§ **AVAILABLE DATA**:
++++++++

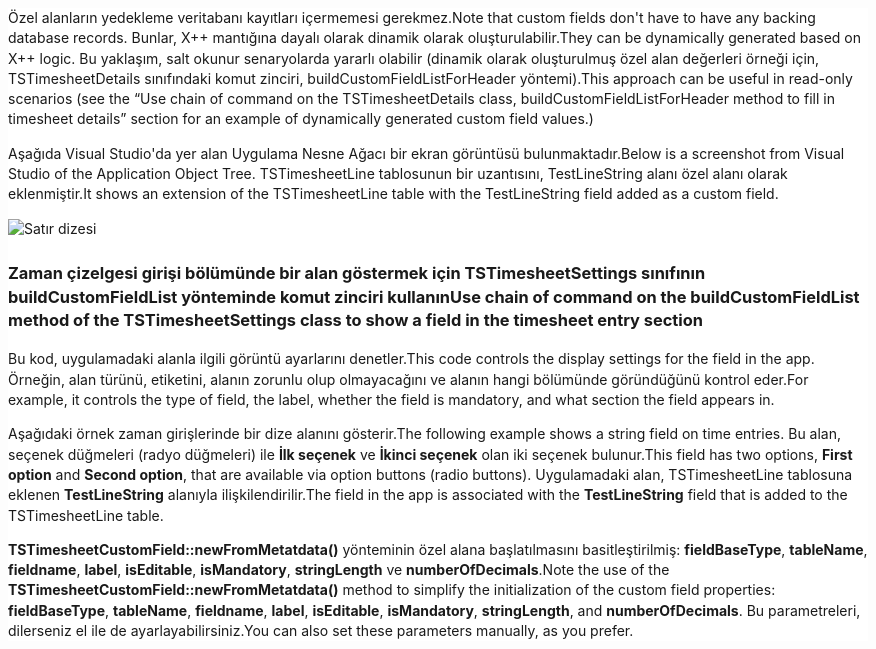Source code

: <span data-ttu-id="1e0f8-215">Özel alanların yedekleme veritabanı kayıtları içermemesi gerekmez.</span><span class="sxs-lookup"><span data-stu-id="1e0f8-215">Note that custom fields don't have to have any backing database records.</span></span> <span data-ttu-id="1e0f8-216">Bunlar, X++ mantığına dayalı olarak dinamik olarak oluşturulabilir.</span><span class="sxs-lookup"><span data-stu-id="1e0f8-216">They can be dynamically generated based on X++ logic.</span></span> <span data-ttu-id="1e0f8-217">Bu yaklaşım, salt okunur senaryolarda yararlı olabilir (dinamik olarak oluşturulmuş özel alan değerleri örneği için, TSTimesheetDetails sınıfındaki komut zinciri, buildCustomFieldListForHeader yöntemi).</span><span class="sxs-lookup"><span data-stu-id="1e0f8-217">This approach can be useful in read-only scenarios (see the “Use chain of command on the TSTimesheetDetails class, buildCustomFieldListForHeader method to fill in timesheet details” section for an example of dynamically generated custom field values.)</span></span>

<span data-ttu-id="1e0f8-218">Aşağıda Visual Studio'da yer alan Uygulama Nesne Ağacı bir ekran görüntüsü bulunmaktadır.</span><span class="sxs-lookup"><span data-stu-id="1e0f8-218">Below is a screenshot from Visual Studio of the Application Object Tree.</span></span> <span data-ttu-id="1e0f8-219">TSTimesheetLine tablosunun bir uzantısını, TestLineString alanı özel alanı olarak eklenmiştir.</span><span class="sxs-lookup"><span data-stu-id="1e0f8-219">It shows an extension of the TSTimesheetLine table with the TestLineString field added as a custom field.</span></span>

![Satır dizesi](media/b6756b4a3fc5298093327a088a7710fd.png)

### <a name="use-chain-of-command-on-the-buildcustomfieldlist-method-of-the-tstimesheetsettings-class-to-show-a-field-in-the-timesheet-entry-section"></a><span data-ttu-id="1e0f8-221">Zaman çizelgesi girişi bölümünde bir alan göstermek için TSTimesheetSettings sınıfının buildCustomFieldList yönteminde komut zinciri kullanın</span><span class="sxs-lookup"><span data-stu-id="1e0f8-221">Use chain of command on the buildCustomFieldList method of the TSTimesheetSettings class to show a field in the timesheet entry section</span></span>

<span data-ttu-id="1e0f8-222">Bu kod, uygulamadaki alanla ilgili görüntü ayarlarını denetler.</span><span class="sxs-lookup"><span data-stu-id="1e0f8-222">This code controls the display settings for the field in the app.</span></span> <span data-ttu-id="1e0f8-223">Örneğin, alan türünü, etiketini, alanın zorunlu olup olmayacağını ve alanın hangi bölümünde göründüğünü kontrol eder.</span><span class="sxs-lookup"><span data-stu-id="1e0f8-223">For example, it controls the type of field, the label, whether the field is mandatory, and what section the field appears in.</span></span>

<span data-ttu-id="1e0f8-224">Aşağıdaki örnek zaman girişlerinde bir dize alanını gösterir.</span><span class="sxs-lookup"><span data-stu-id="1e0f8-224">The following example shows a string field on time entries.</span></span> <span data-ttu-id="1e0f8-225">Bu alan, seçenek düğmeleri (radyo düğmeleri) ile **İlk seçenek** ve **İkinci seçenek** olan iki seçenek bulunur.</span><span class="sxs-lookup"><span data-stu-id="1e0f8-225">This field has two options, **First option** and **Second option**, that are available via option buttons (radio buttons).</span></span> <span data-ttu-id="1e0f8-226">Uygulamadaki alan, TSTimesheetLine tablosuna eklenen **TestLineString** alanıyla ilişkilendirilir.</span><span class="sxs-lookup"><span data-stu-id="1e0f8-226">The field in the app is associated with the **TestLineString** field that is added to the TSTimesheetLine table.</span></span>

<span data-ttu-id="1e0f8-227">**TSTimesheetCustomField::newFromMetatdata()** yönteminin özel alana başlatılmasını basitleştirilmiş: **fieldBaseType**, **tableName**, **fieldname**, **label**, **isEditable**, **isMandatory**, **stringLength** ve **numberOfDecimals**.</span><span class="sxs-lookup"><span data-stu-id="1e0f8-227">Note the use of the **TSTimesheetCustomField::newFromMetatdata()** method to simplify the initialization of the custom field properties: **fieldBaseType**, **tableName**, **fieldname**, **label**, **isEditable**, **isMandatory**, **stringLength**, and **numberOfDecimals**.</span></span> <span data-ttu-id="1e0f8-228">Bu parametreleri, dilerseniz el ile de ayarlayabilirsiniz.</span><span class="sxs-lookup"><span data-stu-id="1e0f8-228">You can also set these parameters manually, as you prefer.</span></span>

++++++++

§ **PROBLEM DETAILS**:
Repeat each entry precisely as it appears. Leave the pictures out.

§ **COMPLETED TASK**:
Source code

: <span data-ttu-id="1e0f8-215">Özel alanların yedekleme veritabanı kayıtları içermemesi gerekmez.</span><span class="sxs-lookup"><span data-stu-id="1e0f8-215">Note that custom fields don't have to have any backing database records.</span></span> <span data-ttu-id="1e0f8-216">Bunlar, X++ mantığına dayalı olarak dinamik olarak oluşturulabilir.</span><span class="sxs-lookup"><span data-stu-id="1e0f8-216">They can be dynamically generated based on X++ logic.</span></span> <span data-ttu-id="1e0f8-217">Bu yaklaşım, salt okunur senaryolarda yararlı olabilir (dinamik olarak oluşturulmuş özel alan değerleri örneği için, TSTimesheetDetails sınıfındaki komut zinciri, buildCustomFieldListForHeader yöntemi).</span><span class="sxs-lookup"><span data-stu-id="1e0f8-217">This approach can be useful in read-only scenarios (see the “Use chain of command on the TSTimesheetDetails class, buildCustomFieldListForHeader method to fill in timesheet details” section for an example of dynamically generated custom field values.)</span></span>

<span data-ttu-id="1e0f8-218">Aşağıda Visual Studio'da yer alan Uygulama Nesne Ağacı bir ekran görüntüsü bulunmaktadır.</span><span class="sxs-lookup"><span data-stu-id="1e0f8-218">Below is a screenshot from Visual Studio of the Application Object Tree.</span></span> <span data-ttu-id="1e0f8-219">TSTimesheetLine tablosunun bir uzantısını, TestLineString alanı özel alanı olarak eklenmiştir.</span><span class="sxs-lookup"><span data-stu-id="1e0f8-219">It shows an extension of the TSTimesheetLine table with the TestLineString field added as a custom field.</span></span>

![Satır dizesi](media/b6756b4a3fc5298093327a088a7710fd.png)

### <a name="use-chain-of-command-on-the-buildcustomfieldlist-method-of-the-tstimesheetsettings-class-to-show-a-field-in-the-timesheet-entry-section"></a><span data-ttu-id="1e0f8-221">Zaman çizelgesi girişi bölümünde bir alan göstermek için TSTimesheetSettings sınıfının buildCustomFieldList yönteminde komut zinciri kullanın</span><span class="sxs-lookup"><span data-stu-id="1e0f8-221">Use chain of command on the buildCustomFieldList method of the TSTimesheetSettings class to show a field in the timesheet entry section</span></span>

<span data-ttu-id="1e0f8-222">Bu kod, uygulamadaki alanla ilgili görüntü ayarlarını denetler.</span><span class="sxs-lookup"><span data-stu-id="1e0f8-222">This code controls the display settings for the field in the app.</span></span> <span data-ttu-id="1e0f8-223">Örneğin, alan türünü, etiketini, alanın zorunlu olup olmayacağını ve alanın hangi bölümünde göründüğünü kontrol eder.</span><span class="sxs-lookup"><span data-stu-id="1e0f8-223">For example, it controls the type of field, the label, whether the field is mandatory, and what section the field appears in.</span></span>

<span data-ttu-id="1e0f8-224">Aşağıdaki örnek zaman girişlerinde bir dize alanını gösterir.</span><span class="sxs-lookup"><span data-stu-id="1e0f8-224">The following example shows a string field on time entries.</span></span> <span data-ttu-id="1e0f8-225">Bu alan, seçenek düğmeleri (radyo düğmeleri) ile **İlk seçenek** ve **İkinci seçenek** olan iki seçenek bulunur.</span><span class="sxs-lookup"><span data-stu-id="1e0f8-225">This field has two options, **First option** and **Second option**, that are available via option buttons (radio buttons).</span></span> <span data-ttu-id="1e0f8-226">Uygulamadaki alan, TSTimesheetLine tablosuna eklenen **TestLineString** alanıyla ilişkilendirilir.</span><span class="sxs-lookup"><span data-stu-id="1e0f8-226">The field in the app is associated with the **TestLineString** field that is added to the TSTimesheetLine table.</span></span>

<span data-ttu-id="1e0f8-227">**TSTimesheetCustomField::newFromMetatdata()** yönteminin özel alana başlatılmasını basitleştirilmiş: **fieldBaseType**, **tableName**, **fieldname**, **label**, **isEditable**, **isMandatory**, **stringLength** ve **numberOfDecimals**.</span><span class="sxs-lookup"><span data-stu-id="1e0f8-227">Note the use of the **TSTimesheetCustomField::newFromMetatdata()** method to simplify the initialization of the custom field properties: **fieldBaseType**, **tableName**, **fieldname**, **label**, **isEditable**, **isMandatory**, **stringLength**, and **numberOfDecimals**.</span></span> <span data-ttu-id="1e0f8-228">Bu parametreleri, dilerseniz el ile de ayarlayabilirsiniz.</span><span class="sxs-lookup"><span data-stu-id="1e0f8-228">You can also set these parameters manually, as you prefer.</span></span>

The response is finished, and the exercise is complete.